Selection
....

2. The heater of claim 1, wherein said body is disc-shaped, said body further having a top surface and a bottom surface, said pair of conductors being connected to said top surface and said bottom surface, said side being annular and continuous.
3. The heater of claim 2, wherein said dielectric material covers substantially all of said side.
4. The heater of claim 2, wherein said dielectric material is further attached to said top surface.
5. The heater of claim 2, wherein said dielectric material is further attached to said bottom surface.
6. The heater of claim 1, wherein said dielectric material comprises at least one layer of insulating dope.
7. The heater of claim 6, wherein said dielectric material comprises three layers of insulating dope.
8. The heater of claim 6, wherein said insulating dope has a relatively high dielectric strength.
9. The heater of claim 1, further comprising a pair of electrodes attached to said body and respectively interconnecting said conductors with said body.
10. The heater of claim 9, wherein said body has a top surface and a bottom surface, said electrodes comprising partial face electrodes respectively attached to and covering a portion of said top surface and said bottom surface, said dielectric material covering all of said top surface and said bottom surface not covered by said respective electrodes.
11. The heater of claim 9, further comprising a heatsink having a face, one of said electrodes interconnecting said body with said face.
12. The heater of claim 11, wherein said dielectric material is further attached to said face.
13. The heater of claim 1, wherein said dielectric material defines a means for preventing electrical arcing around the body between the conductors.
14. The positive temperature coefficient heater of claim 1, wherein each of said first end area and said second end area is substantially entirely exposed to said ambient environment.
15. A positive temperature coefficient heater, comprising:
a positive temperature coefficient body having an outside surface, said outside surface including a first end area, a second end area, and at least one side surface extending between and interconnecting said first end area and said second end area, each of said first end area and said second end area being at least partially exposed to an ambient environment, said second end area being disposed substantially opposite said first end area on said outside surface of said body;
a first electrical conductor connected to said first end area of said outside surface of said body;
a second electrical conductor connected to said second end area of said outside surface of said body; and
a dielectric material attached to and substantially covering each said side surface of said outside surface of said body.

....

Required actions
1. Name each component that claim 15 of the heater claims lists as part of the positive temperature coefficient heater.
2. In the heater claims, how many layers of insulating dope does claim 7 say the dielectric material comprises?

Records provided
....

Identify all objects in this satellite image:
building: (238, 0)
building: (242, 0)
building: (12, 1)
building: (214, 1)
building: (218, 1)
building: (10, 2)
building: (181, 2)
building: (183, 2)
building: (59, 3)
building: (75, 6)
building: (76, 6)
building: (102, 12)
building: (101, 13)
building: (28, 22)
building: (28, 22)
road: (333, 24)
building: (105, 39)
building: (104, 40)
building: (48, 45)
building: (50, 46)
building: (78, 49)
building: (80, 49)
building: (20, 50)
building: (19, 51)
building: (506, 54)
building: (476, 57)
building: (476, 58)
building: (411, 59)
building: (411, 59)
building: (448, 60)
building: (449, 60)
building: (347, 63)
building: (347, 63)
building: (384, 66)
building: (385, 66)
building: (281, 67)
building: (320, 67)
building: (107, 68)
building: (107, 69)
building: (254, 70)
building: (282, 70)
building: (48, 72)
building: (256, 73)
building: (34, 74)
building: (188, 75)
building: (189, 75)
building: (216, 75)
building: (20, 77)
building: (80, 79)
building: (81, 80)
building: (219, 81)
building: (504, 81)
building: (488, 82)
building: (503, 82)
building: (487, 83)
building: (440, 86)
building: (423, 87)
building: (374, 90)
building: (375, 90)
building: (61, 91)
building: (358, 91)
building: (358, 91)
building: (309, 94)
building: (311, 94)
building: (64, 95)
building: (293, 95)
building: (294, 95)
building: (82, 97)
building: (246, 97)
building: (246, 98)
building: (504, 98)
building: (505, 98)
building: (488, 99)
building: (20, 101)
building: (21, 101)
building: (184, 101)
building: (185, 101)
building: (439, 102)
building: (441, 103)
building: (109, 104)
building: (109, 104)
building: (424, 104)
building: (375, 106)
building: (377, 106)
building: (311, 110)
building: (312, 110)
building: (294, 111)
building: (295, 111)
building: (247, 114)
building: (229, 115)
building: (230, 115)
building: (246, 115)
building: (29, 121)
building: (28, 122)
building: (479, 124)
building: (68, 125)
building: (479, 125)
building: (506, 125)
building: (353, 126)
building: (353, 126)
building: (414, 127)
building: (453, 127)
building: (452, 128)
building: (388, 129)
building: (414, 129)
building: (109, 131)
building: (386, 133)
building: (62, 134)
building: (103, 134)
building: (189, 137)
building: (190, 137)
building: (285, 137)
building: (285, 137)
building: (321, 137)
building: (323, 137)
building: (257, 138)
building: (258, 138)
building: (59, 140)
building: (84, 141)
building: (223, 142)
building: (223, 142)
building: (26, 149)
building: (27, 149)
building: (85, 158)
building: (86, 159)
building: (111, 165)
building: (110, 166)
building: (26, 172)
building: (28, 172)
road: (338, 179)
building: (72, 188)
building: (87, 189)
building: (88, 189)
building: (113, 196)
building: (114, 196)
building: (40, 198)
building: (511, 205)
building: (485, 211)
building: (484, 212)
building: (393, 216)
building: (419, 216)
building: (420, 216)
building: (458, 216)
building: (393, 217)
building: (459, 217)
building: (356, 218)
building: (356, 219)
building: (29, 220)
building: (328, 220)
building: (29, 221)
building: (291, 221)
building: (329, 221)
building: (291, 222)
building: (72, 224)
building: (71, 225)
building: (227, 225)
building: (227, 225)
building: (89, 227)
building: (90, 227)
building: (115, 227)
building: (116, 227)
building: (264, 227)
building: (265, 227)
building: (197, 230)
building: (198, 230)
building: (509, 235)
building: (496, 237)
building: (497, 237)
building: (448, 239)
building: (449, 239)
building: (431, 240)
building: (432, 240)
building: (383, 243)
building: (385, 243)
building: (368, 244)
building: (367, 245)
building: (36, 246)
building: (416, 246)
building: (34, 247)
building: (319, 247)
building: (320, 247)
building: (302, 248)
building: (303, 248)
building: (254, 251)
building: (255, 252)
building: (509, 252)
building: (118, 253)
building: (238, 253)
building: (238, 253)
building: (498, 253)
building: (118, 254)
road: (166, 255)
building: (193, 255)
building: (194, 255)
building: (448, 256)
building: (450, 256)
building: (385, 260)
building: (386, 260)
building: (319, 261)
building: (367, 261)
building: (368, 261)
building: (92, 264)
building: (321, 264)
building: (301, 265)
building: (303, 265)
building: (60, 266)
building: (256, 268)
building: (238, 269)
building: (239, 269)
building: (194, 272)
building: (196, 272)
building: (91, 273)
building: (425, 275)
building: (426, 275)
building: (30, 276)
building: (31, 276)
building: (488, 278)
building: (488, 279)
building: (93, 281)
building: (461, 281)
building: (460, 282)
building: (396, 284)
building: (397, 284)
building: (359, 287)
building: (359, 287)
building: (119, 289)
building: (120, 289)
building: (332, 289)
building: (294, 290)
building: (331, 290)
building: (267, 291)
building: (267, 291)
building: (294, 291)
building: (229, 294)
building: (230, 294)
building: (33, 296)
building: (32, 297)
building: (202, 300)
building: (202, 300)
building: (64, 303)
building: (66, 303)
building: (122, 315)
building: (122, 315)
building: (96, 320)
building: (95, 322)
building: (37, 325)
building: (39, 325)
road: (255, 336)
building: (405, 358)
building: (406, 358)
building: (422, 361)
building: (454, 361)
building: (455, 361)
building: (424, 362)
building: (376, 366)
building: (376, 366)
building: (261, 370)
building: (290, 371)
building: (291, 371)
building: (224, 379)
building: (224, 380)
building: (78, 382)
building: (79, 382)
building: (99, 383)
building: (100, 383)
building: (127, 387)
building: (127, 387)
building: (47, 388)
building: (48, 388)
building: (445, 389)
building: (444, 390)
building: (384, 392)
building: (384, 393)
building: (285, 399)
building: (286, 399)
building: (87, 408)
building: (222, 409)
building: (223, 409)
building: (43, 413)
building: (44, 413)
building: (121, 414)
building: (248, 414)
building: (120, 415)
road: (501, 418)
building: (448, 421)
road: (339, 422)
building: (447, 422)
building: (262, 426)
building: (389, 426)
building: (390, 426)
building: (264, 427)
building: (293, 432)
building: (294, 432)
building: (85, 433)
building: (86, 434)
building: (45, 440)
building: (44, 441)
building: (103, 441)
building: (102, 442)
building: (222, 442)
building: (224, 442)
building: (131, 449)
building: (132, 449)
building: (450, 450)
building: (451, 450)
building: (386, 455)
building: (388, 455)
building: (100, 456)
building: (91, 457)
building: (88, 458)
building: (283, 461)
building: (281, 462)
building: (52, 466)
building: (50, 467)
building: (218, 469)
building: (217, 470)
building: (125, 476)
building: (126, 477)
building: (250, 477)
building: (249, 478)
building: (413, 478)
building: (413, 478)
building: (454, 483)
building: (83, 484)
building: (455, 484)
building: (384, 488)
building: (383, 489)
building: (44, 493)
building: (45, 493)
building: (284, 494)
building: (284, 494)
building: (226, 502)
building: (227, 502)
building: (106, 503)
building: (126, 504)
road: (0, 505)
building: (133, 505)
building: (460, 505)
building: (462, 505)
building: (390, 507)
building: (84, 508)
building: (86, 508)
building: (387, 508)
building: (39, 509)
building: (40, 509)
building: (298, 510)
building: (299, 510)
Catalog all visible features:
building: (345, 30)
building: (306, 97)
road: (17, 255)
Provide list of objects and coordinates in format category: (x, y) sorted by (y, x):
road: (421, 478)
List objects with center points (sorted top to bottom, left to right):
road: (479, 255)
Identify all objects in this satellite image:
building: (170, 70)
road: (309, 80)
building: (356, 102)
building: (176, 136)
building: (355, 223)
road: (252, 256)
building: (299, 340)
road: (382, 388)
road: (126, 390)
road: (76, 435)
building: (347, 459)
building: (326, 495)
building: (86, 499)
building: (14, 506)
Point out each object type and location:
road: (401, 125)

....

Answer list
1.
- A positive temperature coefficient body with an outside surface
- A first electrical conductor connected to the first end area
- A second electrical conductor connected to the second end area
- A dielectric material attached to and substantially covering each side surface

2. Three layers.